Vietnam must develop national brands for fruit products to increase added value and competitiveness in international markets, experts said.
Although fruits bring in billions of U.S. dollars in export revenue annually, Vietnam has no well-established fruit brands.
“When talking about apples, we think about the US,” said Nguyen Dinh Tung, Director of Vina T&T Import-Export Company. “Talking about kiwis, we think about New Zealand. Talking about melons, we think about Japan. Talking about Monthong durians, we think about Thailand. Talking about Musang King durians, we think about Malaysia… Meanwhile, Vietnam, where many types of fruits are grown, does not have any famous fruit brands.”
Tung said Vietnam has Ri6 durian, which could compete with durian from Thailand and Malaysia in terms of quality and is chosen by many companies as an export product.
However, it is still falling behind in terms of brand identity and value.
“Because there is no brand, the price of Ri6 is always about 20% lower than Monthong and much lower than Musang King,” he said.
Le Thi Kieu Oanh, Director of Apple LLC, which exports Vietnam’s agricultural products to Japan, said Japan imported dragon fruit from Vietnam, but only 10% were sold at supermarkets under Vietnamese brand names.
According to Ta Duc Minh, Vietnamese Trade Counselor in Japan, Vietnamese lychees are exported to many countries and have become popular with the Japanese market.
However, Vietnamese lychees remain inferior to their Japanese counterparts in terms of economic value, even though Japan does not have a production advantage in lychees.
Japanese lychees are grown in Miyazaki over an area of around 10,000 hectares, and Japan has built a brand for its lychees as a precious fruit. There was a time when each Japanese lychee was sold for as much as $10 each, and people still waited in line to buy them, Minh said.
According to Tung, Vietnam must develop national fruit brands to increase their value and competitiveness in the international market.
“We should select several types of fruits to build national brands for,” Tung said. “Like New Zealand, this country successfully built brands for kiwis, which have markets around the world with the export value of over $3 billion per year, equal to the whole fruit and vegetable export of Vietnam.”
To build fruit brands of national pride, Tung said it was necessary to pay attention to factors including varieties associated with soil, Vietnamese culture, quality, food hygiene and safety, planting area, high yield and preservation technology.
Tung said that grapefruit, coconut and durian were fruits with large potential for export.
He said that to build national fruit brands, it was vital to control the granting of geographical indication certificates strictly.
Each type of fruit is only suitable for the climate and soil of certain localities. However, many kinds of fruit, such as pomelo, dragon fruit and lychee, are grown all over the country, which can affect branding, according to Tung.
Therefore, it is important to select products associated with local culture and history to grant and manage geographical indication certificates.

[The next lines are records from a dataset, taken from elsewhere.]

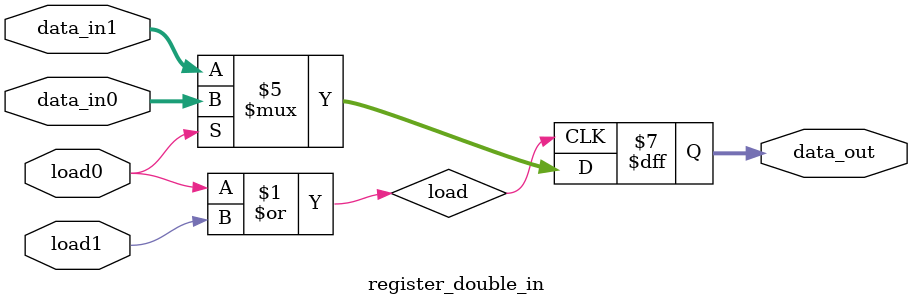
<source format=sv>
`timescale 1ns / 1ps

module register_double_in(
    input [7:0] data_in0,
    input load0,
    input [7:0] data_in1,
    input load1,
    output [7:0] data_out
);

logic [7:0] data_out;
wire load;
assign load = load0 | load1;

initial begin
    data_out = 8'b0;
end

always_ff @(posedge load) begin
    if(load0)
        data_out <= data_in0;
    else
        data_out <= data_in1;
end

endmodule

</source>
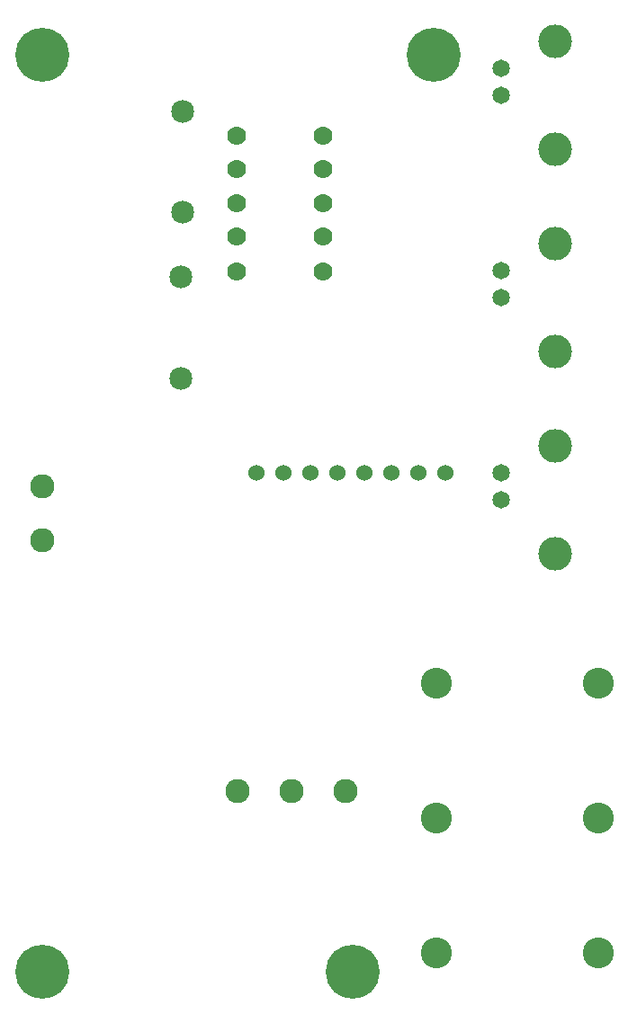
<source format=gbr>
G04 #@! TF.FileFunction,Soldermask,Bot*
%FSLAX46Y46*%
G04 Gerber Fmt 4.6, Leading zero omitted, Abs format (unit mm)*
G04 Created by KiCad (PCBNEW (after 2015-mar-04 BZR unknown)-product) date 5/4/2015 11:29:17 AM*
%MOMM*%
G01*
G04 APERTURE LIST*
%ADD10C,0.101600*%
%ADD11C,5.080000*%
%ADD12C,2.286000*%
%ADD13C,2.159000*%
%ADD14C,1.778000*%
%ADD15C,3.175000*%
%ADD16C,1.651000*%
%ADD17C,1.524000*%
%ADD18C,2.921000*%
G04 APERTURE END LIST*
D10*
D11*
X66040000Y-29210000D03*
X29210000Y-29210000D03*
X58420000Y-115570000D03*
D12*
X29210000Y-69850000D03*
D11*
X29210000Y-115570000D03*
D12*
X29210000Y-74930000D03*
D13*
X42418000Y-34544000D03*
X42418000Y-44069000D03*
X42291000Y-50165000D03*
X42291000Y-59690000D03*
D14*
X47498000Y-36830000D03*
X55626000Y-36830000D03*
X47498000Y-40005000D03*
X55626000Y-40005000D03*
X55626000Y-43180000D03*
X47498000Y-43180000D03*
X55626000Y-46355000D03*
X47498000Y-46355000D03*
X55626000Y-49657000D03*
X47498000Y-49657000D03*
D15*
X77470000Y-38100000D03*
D16*
X72390000Y-33020000D03*
X72390000Y-30480000D03*
D15*
X77470000Y-27940000D03*
X77470000Y-57150000D03*
D16*
X72390000Y-52070000D03*
X72390000Y-49530000D03*
D15*
X77470000Y-46990000D03*
X77470000Y-76200000D03*
D16*
X72390000Y-71120000D03*
X72390000Y-68580000D03*
D15*
X77470000Y-66040000D03*
D17*
X49403000Y-68580000D03*
X51943000Y-68580000D03*
X54483000Y-68580000D03*
X57023000Y-68580000D03*
X59563000Y-68580000D03*
X62103000Y-68580000D03*
X64643000Y-68580000D03*
X67183000Y-68580000D03*
D12*
X47625000Y-98552000D03*
X52705000Y-98552000D03*
X57785000Y-98552000D03*
D18*
X81534000Y-88392000D03*
X66294000Y-88392000D03*
X81534000Y-101092000D03*
X66294000Y-101092000D03*
X81534000Y-113792000D03*
X66294000Y-113792000D03*
M02*

</source>
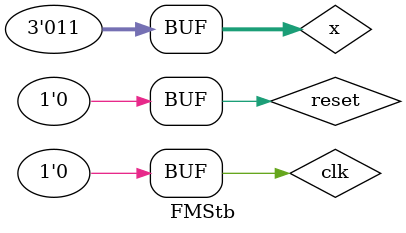
<source format=sv>
module FMStb();

	logic clk, reset;
	logic [2:0] x;
	logic [3:0] s;
	
	FMSCafe mCafe (clk, reset, x, s);
	
	always begin 
	clk = 1; #10;
	clk = 0; #10;
	end
	
	initial begin
	reset = 0;
	
	x = 3'b001; #20;
	x = 3'b001; #20;
	x = 3'b001; #20;
	
	x = 3'b011; #20;
	
	end
endmodule

</source>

For example, the best quality coconuts are from Ben Tre province, lychees from Bac Giang and Hai Duong, white-flesh dragon fruit from Binh Thuan and red-flesh dragon fruit from Long An. Vietnam could choose typical products of each locality and upgrade them to national brands.
Ngo Tuong Vy, General Director of Chanh Thu Company, said that among dozens of fruits exported, Vietnam could choose from three to five fruits to focus the resource on to build brands of Vietnam’s pride.
“It’s time for Vietnamese fruits to focus on improving quality and adding cultural and creative elements to farming methods so that products contain stories that appeal to consumers,” Minh said.
Minh pointed out that Japan focused on the quality of some world-famous fruits of the country. Even output was controlled to maintain selling prices. For some, special farming techniques were incorporated into the story to ensure the best quality.
Building national brands and quality management databases and traceability systems would be the focus of the Ministry of Agriculture to increase the export value, Deputy Minister Tran Thanh Nam said, adding that growth should not be based on output any longer.
He said that the agriculture ministry must work with the Ministry of Industry and Trade to propose to the Government a program to build national brands for agricultural products.
The branding should also be integrated with a digitalization process in traceability, field diary, fruit chain management, and registration and protection of fruit brands in foreign markets.
Vietnam’s export of fruit and vegetables reached nearly $3.34 billion in 2022, 80% of which were fruit exports.